Transcribe each of the lines below verbatim, without altering any character.

======

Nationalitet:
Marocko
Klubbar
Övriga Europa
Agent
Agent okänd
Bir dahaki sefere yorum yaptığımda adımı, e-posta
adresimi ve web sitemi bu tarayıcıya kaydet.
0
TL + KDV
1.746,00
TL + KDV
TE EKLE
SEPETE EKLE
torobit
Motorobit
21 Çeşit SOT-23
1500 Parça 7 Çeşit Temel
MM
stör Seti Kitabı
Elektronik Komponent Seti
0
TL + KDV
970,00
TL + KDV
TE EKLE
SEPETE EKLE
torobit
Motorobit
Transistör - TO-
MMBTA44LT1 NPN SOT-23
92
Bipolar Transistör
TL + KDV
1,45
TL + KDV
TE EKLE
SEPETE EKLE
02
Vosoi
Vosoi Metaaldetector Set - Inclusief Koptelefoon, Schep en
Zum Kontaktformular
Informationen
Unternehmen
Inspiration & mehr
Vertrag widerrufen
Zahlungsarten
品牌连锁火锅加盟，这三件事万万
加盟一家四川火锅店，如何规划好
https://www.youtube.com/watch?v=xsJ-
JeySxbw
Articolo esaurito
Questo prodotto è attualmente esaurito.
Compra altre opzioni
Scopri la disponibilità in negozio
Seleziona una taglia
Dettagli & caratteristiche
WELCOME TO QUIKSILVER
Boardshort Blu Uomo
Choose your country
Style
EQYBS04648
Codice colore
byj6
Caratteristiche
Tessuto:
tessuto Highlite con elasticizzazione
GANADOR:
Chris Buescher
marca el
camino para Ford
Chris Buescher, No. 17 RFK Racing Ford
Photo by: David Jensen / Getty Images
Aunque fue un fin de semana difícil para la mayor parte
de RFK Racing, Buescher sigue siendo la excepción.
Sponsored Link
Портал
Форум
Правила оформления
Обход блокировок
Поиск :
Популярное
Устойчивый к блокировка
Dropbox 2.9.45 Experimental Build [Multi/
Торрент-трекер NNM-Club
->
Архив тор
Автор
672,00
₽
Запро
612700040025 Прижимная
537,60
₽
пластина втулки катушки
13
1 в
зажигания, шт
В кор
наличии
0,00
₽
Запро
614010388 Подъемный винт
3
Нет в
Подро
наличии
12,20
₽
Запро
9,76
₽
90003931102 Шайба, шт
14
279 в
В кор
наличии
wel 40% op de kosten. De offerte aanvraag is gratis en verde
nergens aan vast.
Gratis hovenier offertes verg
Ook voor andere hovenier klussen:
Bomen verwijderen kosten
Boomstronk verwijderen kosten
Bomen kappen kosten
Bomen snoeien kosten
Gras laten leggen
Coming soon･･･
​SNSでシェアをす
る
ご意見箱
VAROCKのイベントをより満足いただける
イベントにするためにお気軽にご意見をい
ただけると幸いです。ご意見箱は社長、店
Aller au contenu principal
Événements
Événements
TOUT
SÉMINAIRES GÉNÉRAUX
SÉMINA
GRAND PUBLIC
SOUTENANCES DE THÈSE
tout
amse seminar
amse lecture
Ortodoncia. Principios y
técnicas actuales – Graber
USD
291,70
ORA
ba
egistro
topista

======

## Exercise output
Nationalitet:
Marocko
Klubbar
Övriga Europa
Agent
Agent okänd
Bir dahaki sefere yorum yaptığımda adımı, e-posta
adresimi ve web sitemi bu tarayıcıya kaydet.
0
TL + KDV
1.746,00
TL + KDV
TE EKLE
SEPETE EKLE
torobit
Motorobit
21 Çeşit SOT-23
1500 Parça 7 Çeşit Temel
MM
stör Seti Kitabı
Elektronik Komponent Seti
0
TL + KDV
970,00
TL + KDV
TE EKLE
SEPETE EKLE
torobit
Motorobit
Transistör - TO-
MMBTA44LT1 NPN SOT-23
92
Bipolar Transistör
TL + KDV
1,45
TL + KDV
TE EKLE
SEPETE EKLE
02
Vosoi
Vosoi Metaaldetector Set - Inclusief Koptelefoon, Schep en
Zum Kontaktformular
Informationen
Unternehmen
Inspiration & mehr
Vertrag widerrufen
Zahlungsarten
品牌连锁火锅加盟，这三件事万万
加盟一家四川火锅店，如何规划好
https://www.youtube.com/watch?v=xsJ-
JeySxbw
Articolo esaurito
Questo prodotto è attualmente esaurito.
Compra altre opzioni
Scopri la disponibilità in negozio
Seleziona una taglia
Dettagli & caratteristiche
WELCOME TO QUIKSILVER
Boardshort Blu Uomo
Choose your country
Style
EQYBS04648
Codice colore
byj6
Caratteristiche
Tessuto:
tessuto Highlite con elasticizzazione
GANADOR:
Chris Buescher
marca el
camino para Ford
Chris Buescher, No. 17 RFK Racing Ford
Photo by: David Jensen / Getty Images
Aunque fue un fin de semana difícil para la mayor parte
de RFK Racing, Buescher sigue siendo la excepción.
Sponsored Link
Портал
Форум
Правила оформления
Обход блокировок
Поиск :
Популярное
Устойчивый к блокировка
Dropbox 2.9.45 Experimental Build [Multi/
Торрент-трекер NNM-Club
->
Архив тор
Автор
672,00
₽
Запро
612700040025 Прижимная
537,60
₽
пластина втулки катушки
13
1 в
зажигания, шт
В кор
наличии
0,00
₽
Запро
614010388 Подъемный винт
3
Нет в
Подро
наличии
12,20
₽
Запро
9,76
₽
90003931102 Шайба, шт
14
279 в
В кор
наличии
wel 40% op de kosten. De offerte aanvraag is gratis en verde
nergens aan vast.
Gratis hovenier offertes verg
Ook voor andere hovenier klussen:
Bomen verwijderen kosten
Boomstronk verwijderen kosten
Bomen kappen kosten
Bomen snoeien kosten
Gras laten leggen
Coming soon･･･
​SNSでシェアをす
る
ご意見箱
VAROCKのイベントをより満足いただける
イベントにするためにお気軽にご意見をい
ただけると幸いです。ご意見箱は社長、店
Aller au contenu principal
Événements
Événements
TOUT
SÉMINAIRES GÉNÉRAUX
SÉMINA
GRAND PUBLIC
SOUTENANCES DE THÈSE
tout
amse seminar
amse lecture
Ortodoncia. Principios y
técnicas actuales – Graber
USD
291,70
ORA
ba
egistro
topista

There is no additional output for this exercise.